**Yapılacak görev:** Sayfa metninin "Nalçik'ten kendisini arayıp" ile başlayıp "Nalçik'e çok yakın." dahil devam eden kısmını yeniden yaz ve içinde "endişe duymuştum" ifadesini "kaygılanmıştım" ile değiştir.

**Sayfa metni:**

BİR YARGICIN MAHCUBİYETİ

 

Fehim Taştekin

Ajans Kafkas Genel Koordinatörü, Gazeteci, Nisan 2005

 
   
 

"Sizi demokrasinin geliştiği bir ülkede konuk etmek isterdim. Keşke ülkemde yaşanan hukuksuzluğu konuşmak zorunda olmasaydık sizinle."

Ruslan Muraçayev

Yargıç

 

Kabardey-Balkar Cumhuriyeti'nde Çegem'in başyargıcı. Bugünlerde Kabardey-Balkar'ın en mahcup yargıcı.

 

Nalçik'ten kendisini arayıp görüşmek istediğimizde bizi geri çevirmedi. En azından "657 Sayılı Devlet Memurları Kanunu'na tabiyim" diyen Türkiye'nin memurlar gibi bir hukuksal mazereti yoktu. "Geri çevrilir miyiz" diye endişe duymuştum, endişelerim yersiz çıktı. Çegem, Nalçik'e çok yakın.

 

Muraçayev bizi beklediğini söyler söylemez yanımdakilere "Gitmemiz ne kadar zaman alır" diye sorunca "Gecikiriz diye endişe etmenize gerek yok, en fazla 20 dakika sonra oradasınız" denildi.

**Veri kesitleri:**
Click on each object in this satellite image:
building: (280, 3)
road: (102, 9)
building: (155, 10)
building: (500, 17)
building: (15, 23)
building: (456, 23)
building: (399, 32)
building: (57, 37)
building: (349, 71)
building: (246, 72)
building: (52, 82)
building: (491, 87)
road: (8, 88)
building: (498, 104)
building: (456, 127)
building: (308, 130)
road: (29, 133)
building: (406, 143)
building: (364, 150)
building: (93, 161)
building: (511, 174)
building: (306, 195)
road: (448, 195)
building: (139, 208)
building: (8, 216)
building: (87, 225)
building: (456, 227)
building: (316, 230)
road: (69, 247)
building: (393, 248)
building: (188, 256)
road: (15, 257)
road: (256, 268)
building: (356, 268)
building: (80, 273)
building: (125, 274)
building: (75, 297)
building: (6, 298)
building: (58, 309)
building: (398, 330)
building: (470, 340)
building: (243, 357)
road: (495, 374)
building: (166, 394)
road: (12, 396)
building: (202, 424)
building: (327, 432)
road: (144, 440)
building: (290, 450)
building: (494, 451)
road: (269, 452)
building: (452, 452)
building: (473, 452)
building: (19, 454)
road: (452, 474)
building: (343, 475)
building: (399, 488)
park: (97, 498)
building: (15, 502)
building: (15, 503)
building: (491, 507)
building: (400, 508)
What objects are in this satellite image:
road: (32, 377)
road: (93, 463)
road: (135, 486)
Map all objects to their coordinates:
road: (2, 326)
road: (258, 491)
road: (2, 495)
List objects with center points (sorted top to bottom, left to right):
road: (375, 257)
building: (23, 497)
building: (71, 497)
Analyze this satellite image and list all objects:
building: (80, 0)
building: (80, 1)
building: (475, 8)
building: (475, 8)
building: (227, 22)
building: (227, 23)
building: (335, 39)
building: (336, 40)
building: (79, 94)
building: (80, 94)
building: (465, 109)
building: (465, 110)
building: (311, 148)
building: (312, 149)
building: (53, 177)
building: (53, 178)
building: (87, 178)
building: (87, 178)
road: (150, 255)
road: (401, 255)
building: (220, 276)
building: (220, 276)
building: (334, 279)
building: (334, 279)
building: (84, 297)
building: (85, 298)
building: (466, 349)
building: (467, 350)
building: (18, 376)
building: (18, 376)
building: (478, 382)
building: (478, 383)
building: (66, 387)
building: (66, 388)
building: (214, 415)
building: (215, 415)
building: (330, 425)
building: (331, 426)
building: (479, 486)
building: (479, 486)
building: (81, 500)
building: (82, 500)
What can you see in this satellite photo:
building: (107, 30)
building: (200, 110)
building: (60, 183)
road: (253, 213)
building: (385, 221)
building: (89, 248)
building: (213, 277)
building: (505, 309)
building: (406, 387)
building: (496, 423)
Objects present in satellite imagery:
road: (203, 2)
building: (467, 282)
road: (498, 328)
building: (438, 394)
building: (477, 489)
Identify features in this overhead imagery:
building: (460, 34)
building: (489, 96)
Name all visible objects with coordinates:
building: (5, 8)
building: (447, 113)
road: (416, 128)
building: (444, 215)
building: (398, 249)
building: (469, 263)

**Alıştırmanın çözümü:**
Nalçik'ten kendisini arayıp görüşmek istediğimizde bizi geri çevirmedi. En azından "657 Sayılı Devlet Memurları Kanunu'na tabiyim" diyen Türkiye'nin memurlar gibi bir hukuksal mazereti yoktu. "Geri çevrilir miyiz" diye kaygılanmıştım, endişelerim yersiz çıktı. Çegem, Nalçik'e çok yakın.